■ **SOURCE DOCUMENT**:
BEGIN
Step 10 turns Steps 1–9 into a daily rhythm. Each day you will apply what you have learned. This Step is about daily maintenance—keeping your side of the street clean so fear, resentment, and pride don’t harden into disconnection. For Type 1s, Step 10 at Surrender School is about noticing when perfectionism, judgment, or irritation takes over, and instead choosing honesty, humility, and balance. The goal isn’t self-criticism; it’s grace, connection, and freedom to live with integrity and ease.


Spot-check in the moment

  1. Watch: Notice the Four basic defenses (selfishness, dishonesty, resentment, fear) usually show up for the Type 1 as self righteousness, perfectionism, resentment, harsh judgment, or irritation. When these crop up, ask HP for help and choose grace over criticism.
  2. Ask: “HP, please remove what blocks love and grace right now.”
  3. Discuss: Tell a sponsor/fellow promptly—especially if you’ve been critical, irritable, or self-righteous.
  4. Admit & Amend: If your criticism or anger harmed someone, own it and repair promptly.
  5. Help: Turn thoughts to someone you can encourage; practice kindness over perfection.

 


Type 1 Lens: Signal, Stop & Swap

The Signal, Stop & Swap Tool is part of Surrender School’s Step 10 practice. Think of it as a lens that helps you spot what’s really going on in the moment. Step 10 can feel abstract until you have something concrete to work with—this tool makes it practical.
END
Images of data visualizations:
BEGIN
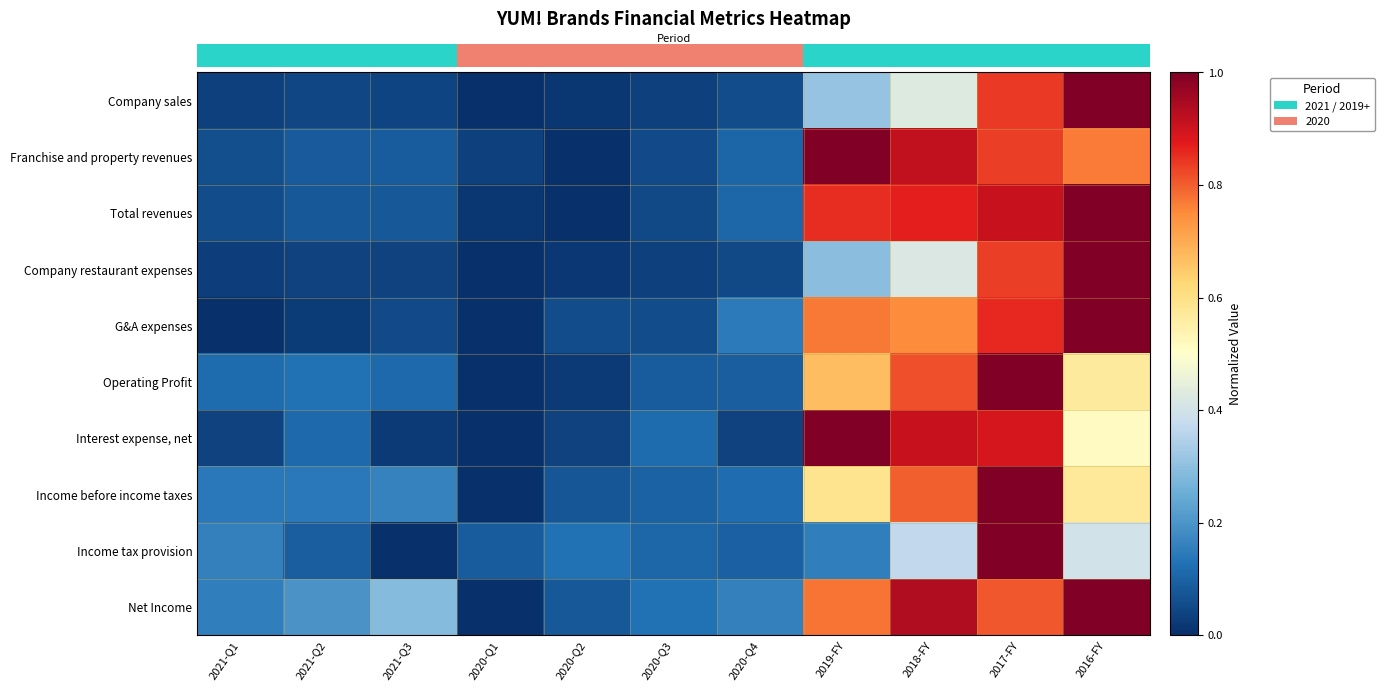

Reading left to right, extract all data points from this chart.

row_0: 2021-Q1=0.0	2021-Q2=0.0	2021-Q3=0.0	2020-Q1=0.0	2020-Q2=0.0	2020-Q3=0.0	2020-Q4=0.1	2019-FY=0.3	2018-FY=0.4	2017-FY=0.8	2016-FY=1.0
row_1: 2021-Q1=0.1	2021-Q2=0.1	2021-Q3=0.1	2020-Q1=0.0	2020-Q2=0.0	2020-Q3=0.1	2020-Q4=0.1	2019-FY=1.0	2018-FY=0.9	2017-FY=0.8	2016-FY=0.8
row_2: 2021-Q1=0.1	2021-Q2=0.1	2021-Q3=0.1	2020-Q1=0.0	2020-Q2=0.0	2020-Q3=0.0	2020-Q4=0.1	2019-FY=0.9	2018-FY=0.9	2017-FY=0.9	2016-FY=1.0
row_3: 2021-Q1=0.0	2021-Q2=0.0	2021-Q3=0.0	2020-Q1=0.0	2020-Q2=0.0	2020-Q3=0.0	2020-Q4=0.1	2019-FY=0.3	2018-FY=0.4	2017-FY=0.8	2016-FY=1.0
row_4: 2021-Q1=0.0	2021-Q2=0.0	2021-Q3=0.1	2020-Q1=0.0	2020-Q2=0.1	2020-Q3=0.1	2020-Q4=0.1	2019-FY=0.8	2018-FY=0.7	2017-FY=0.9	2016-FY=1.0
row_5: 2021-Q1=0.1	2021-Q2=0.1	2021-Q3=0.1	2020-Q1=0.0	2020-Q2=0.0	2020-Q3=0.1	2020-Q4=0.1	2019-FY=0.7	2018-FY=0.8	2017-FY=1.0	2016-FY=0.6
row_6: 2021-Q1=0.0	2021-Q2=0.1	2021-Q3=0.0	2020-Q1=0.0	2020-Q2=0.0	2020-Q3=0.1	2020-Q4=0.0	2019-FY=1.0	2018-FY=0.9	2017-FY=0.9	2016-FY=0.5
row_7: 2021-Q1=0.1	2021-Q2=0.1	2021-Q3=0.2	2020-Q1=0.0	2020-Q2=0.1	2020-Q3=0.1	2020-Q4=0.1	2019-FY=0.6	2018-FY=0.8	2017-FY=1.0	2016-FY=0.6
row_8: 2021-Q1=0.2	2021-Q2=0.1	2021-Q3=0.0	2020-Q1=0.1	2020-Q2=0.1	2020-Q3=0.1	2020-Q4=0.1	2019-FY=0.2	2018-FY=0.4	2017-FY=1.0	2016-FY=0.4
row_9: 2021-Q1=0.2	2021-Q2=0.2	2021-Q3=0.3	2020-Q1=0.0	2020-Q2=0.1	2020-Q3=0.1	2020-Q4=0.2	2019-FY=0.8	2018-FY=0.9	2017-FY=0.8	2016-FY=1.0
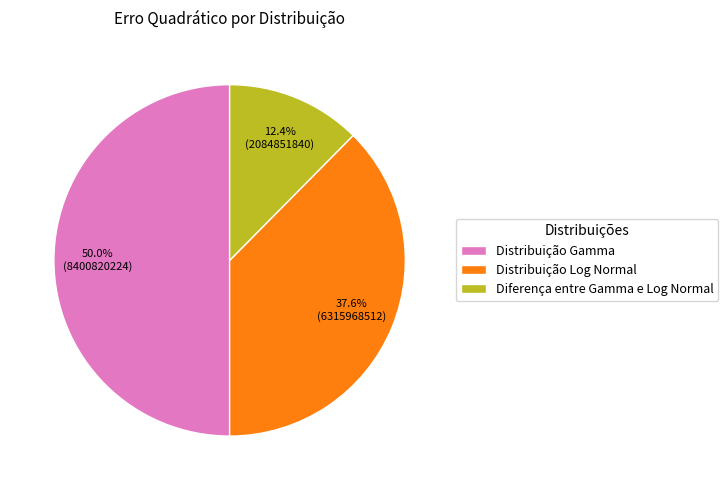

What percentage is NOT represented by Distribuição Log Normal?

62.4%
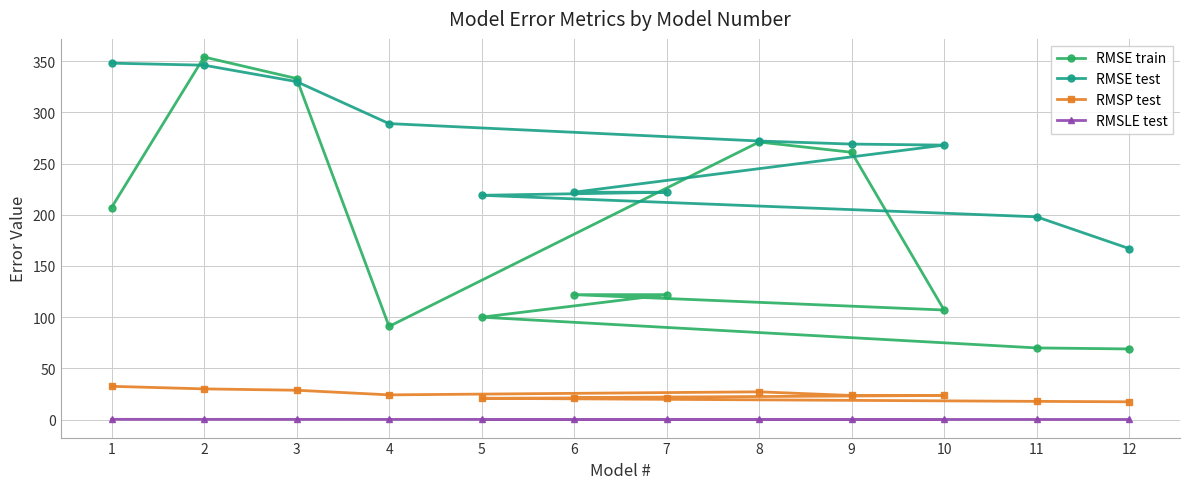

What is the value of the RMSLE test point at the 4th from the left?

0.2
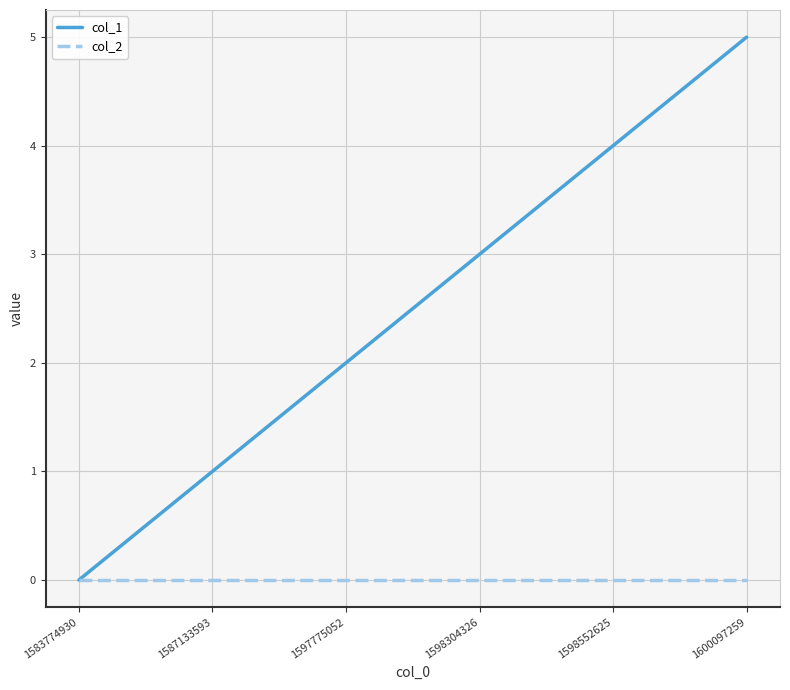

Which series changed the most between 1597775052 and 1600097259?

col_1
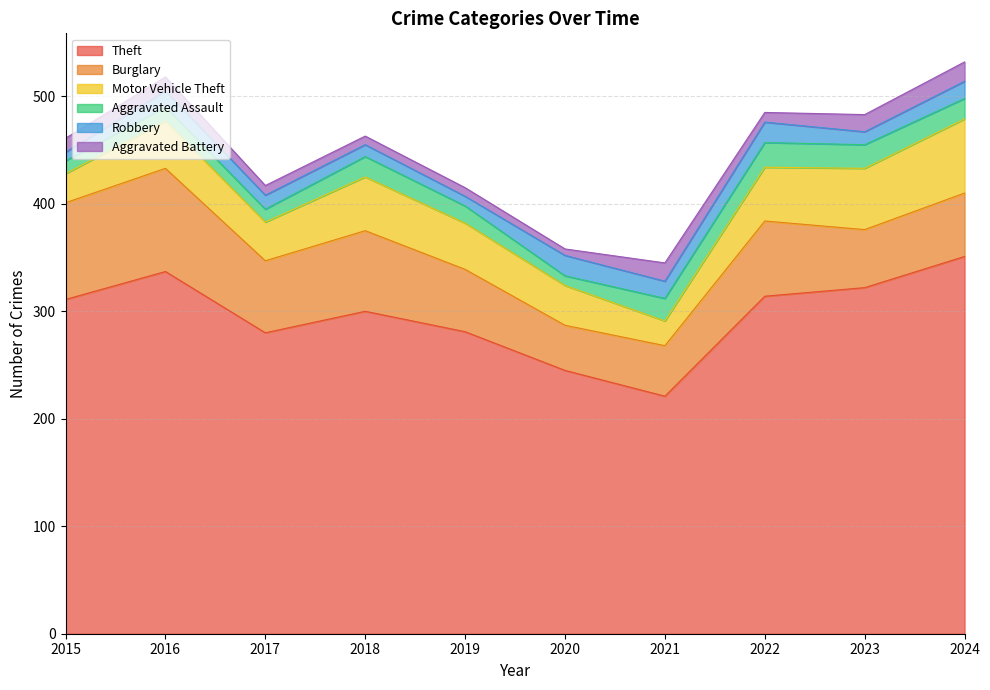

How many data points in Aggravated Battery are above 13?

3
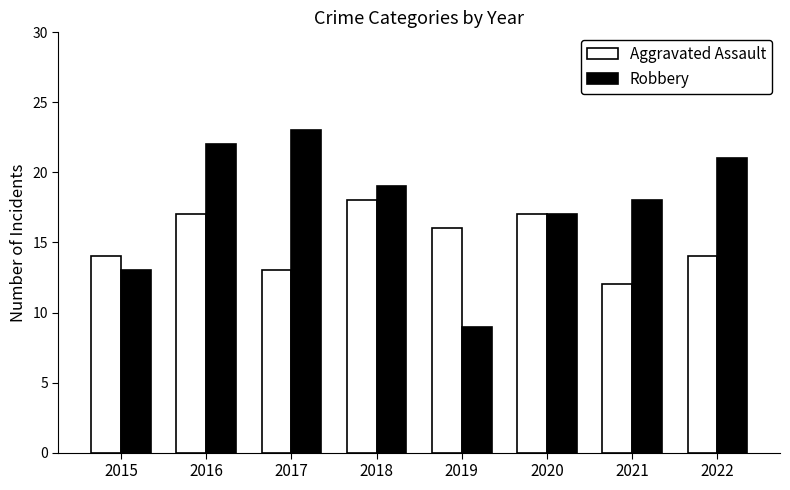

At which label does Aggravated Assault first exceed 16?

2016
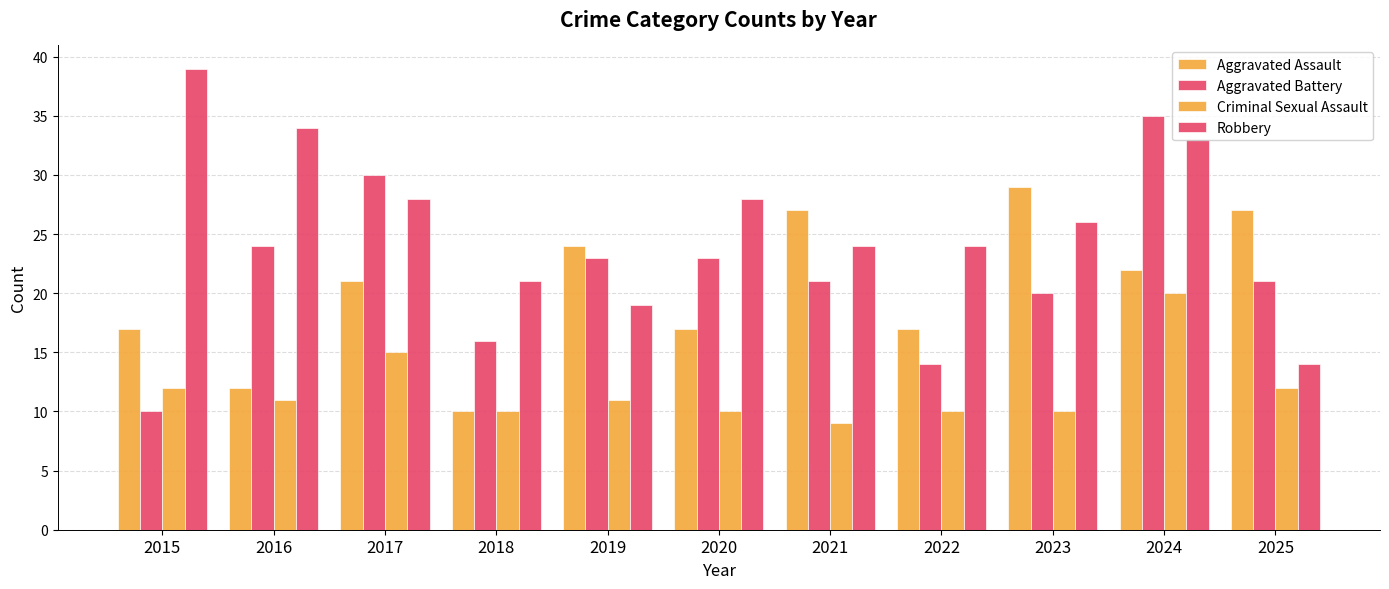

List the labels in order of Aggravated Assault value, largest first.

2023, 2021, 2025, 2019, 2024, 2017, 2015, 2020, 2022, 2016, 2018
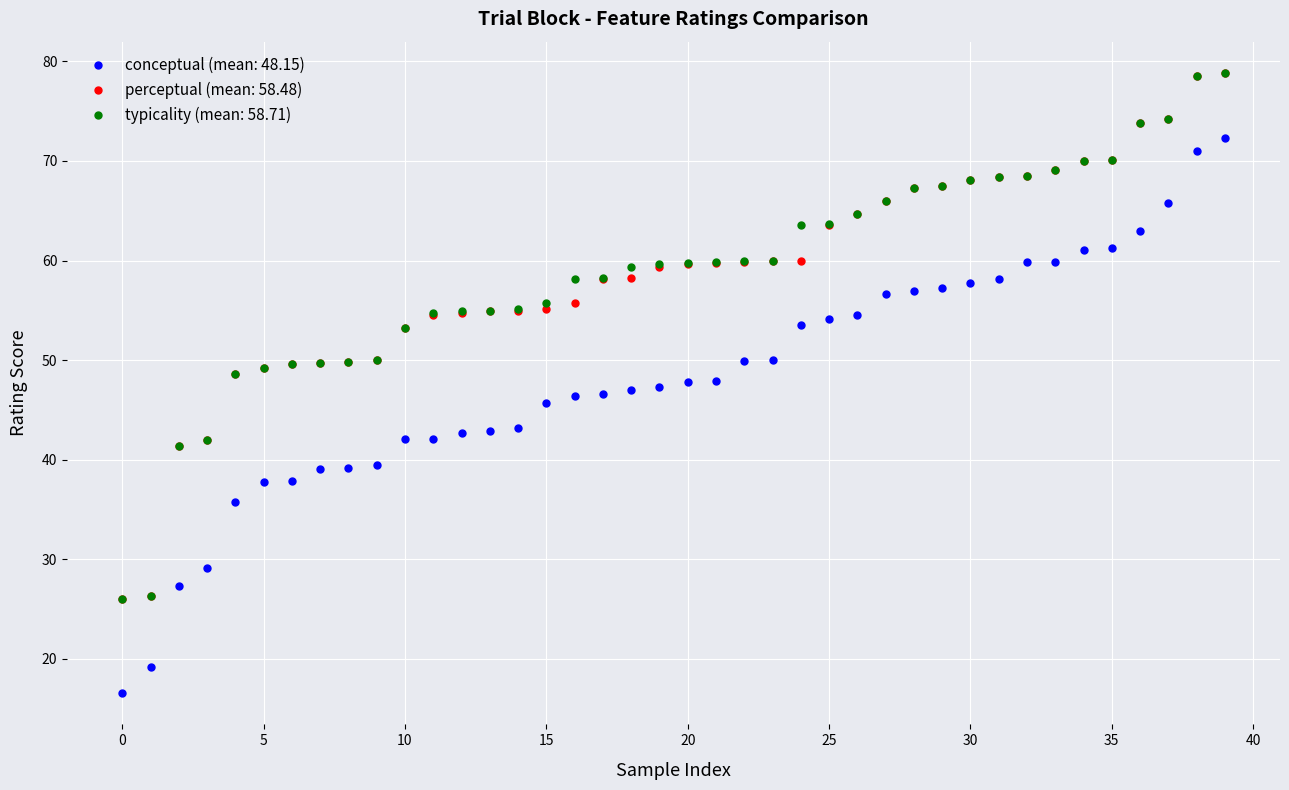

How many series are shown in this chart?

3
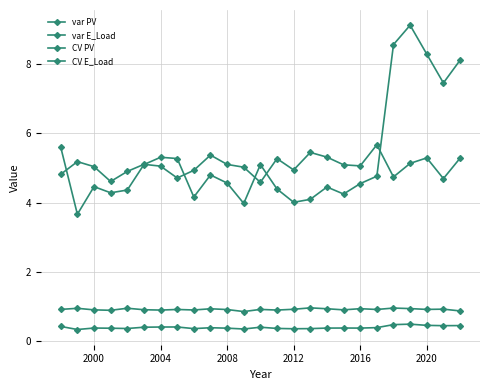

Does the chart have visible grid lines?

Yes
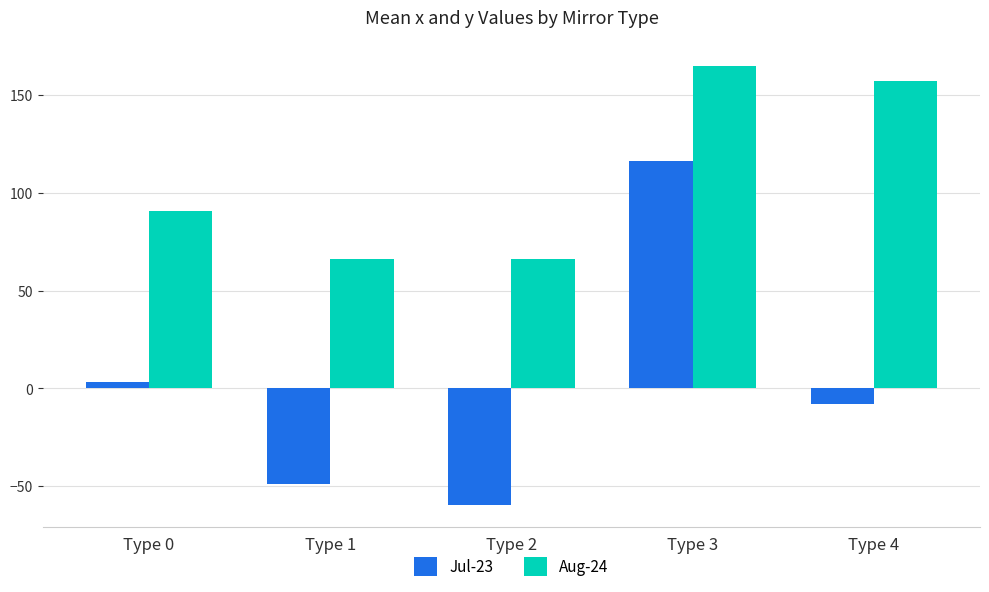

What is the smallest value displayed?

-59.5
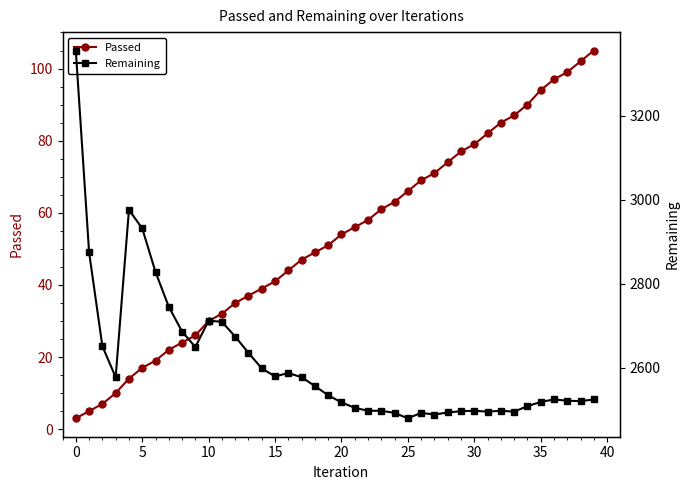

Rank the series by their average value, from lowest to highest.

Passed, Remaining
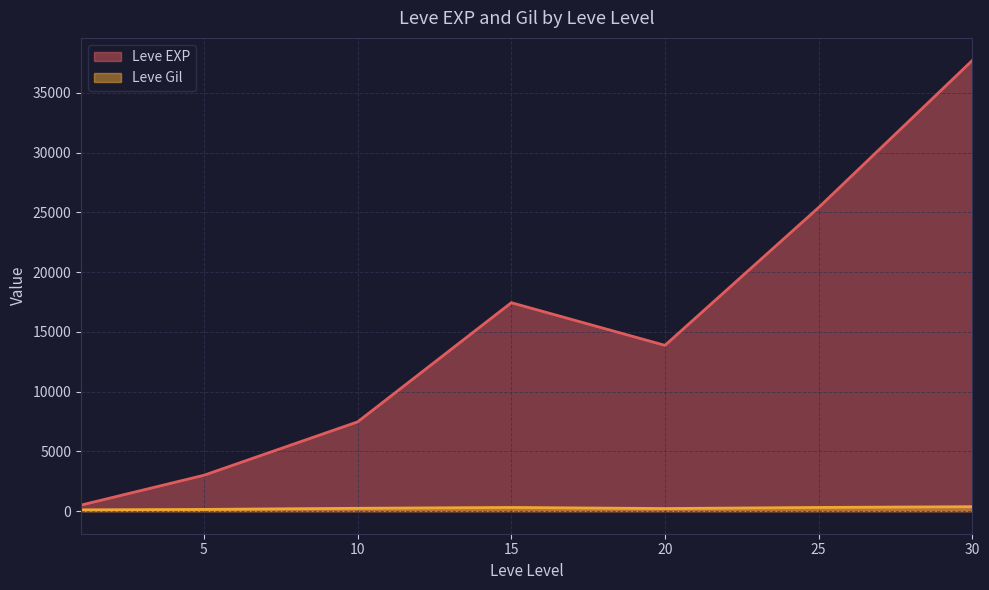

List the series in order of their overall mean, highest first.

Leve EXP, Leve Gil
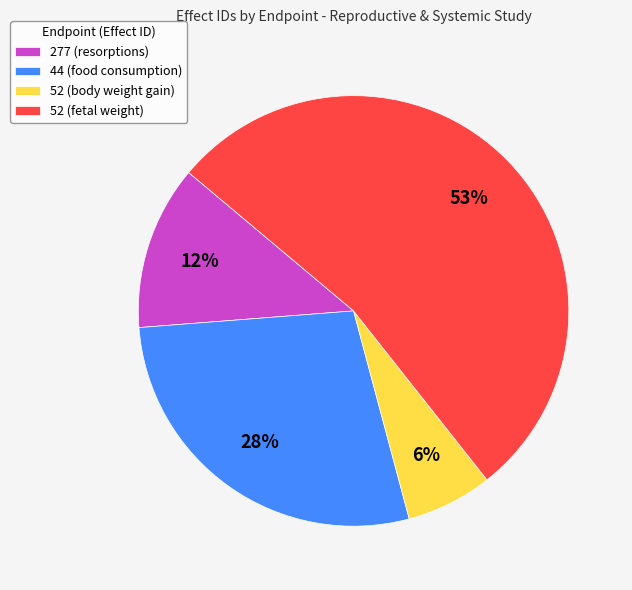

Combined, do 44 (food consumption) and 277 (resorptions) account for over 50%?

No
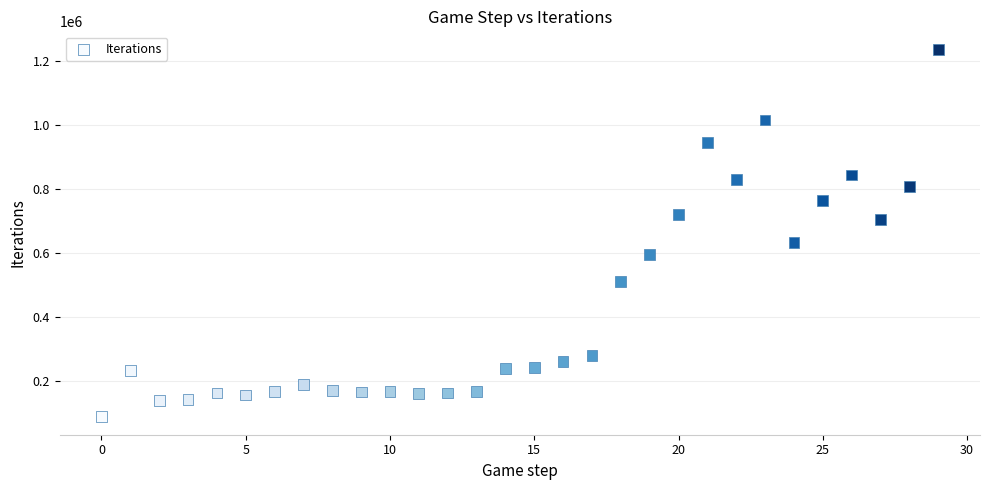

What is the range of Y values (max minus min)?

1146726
END
■ **ACTIVITY 1**: According to the Step 10 passage, what are the four basic defenses a Type 1 should watch for?
■ **ACTIVITY 2**: Please go on with the Step 10 passage, starting right after its final sentence.
The entries are material separate from the Step 10 passage.

■ **YOUR RESPONSE 1**: Selfishness, dishonesty, resentment, and fear.

■ **YOUR RESPONSE 2**:
Signals are like dashboard lights—clues that protective One energy is running the show (not “wrong,” just information). Underneath, there’s often a tender story at play—fears of being wrong, corrupt, or unworthy. Swaps are the small, doable shifts that bring you back to humility, compassion, and balanced integrity.

  • Signals: Harsh tone, correcting others, tightening body, resentment building, withdrawing, inner critic attacking self or others.
  • Underneath: Fear of being wrong, fear of being corrupt, fear of not being good enough.
  • Swaps: Pause and breathe → soften tone → release the “should” → offer kindness to self/others → act with compassion instead of judgment.

 


Daily Review (evening, 3–5 minutes)

  1. The Four: Did selfishness, dishonesty, resentment, or fear show up?
  2. Defenses: Did perfectionism, criticism, or resentment activate? Was I able to use a swap?
  3. Repairs: What did I promptly admit? What amends or living amends do I owe tomorrow?

 


Prayer — Step 10 for Type 1

Higher Power,
When criticism, resentment, or perfectionism arise, please remove them. Redirect my heart into grace and compassion. Give me willingness to admit wrongs promptly, make repairs, and live in balance. Let my integrity serve love today. Amen.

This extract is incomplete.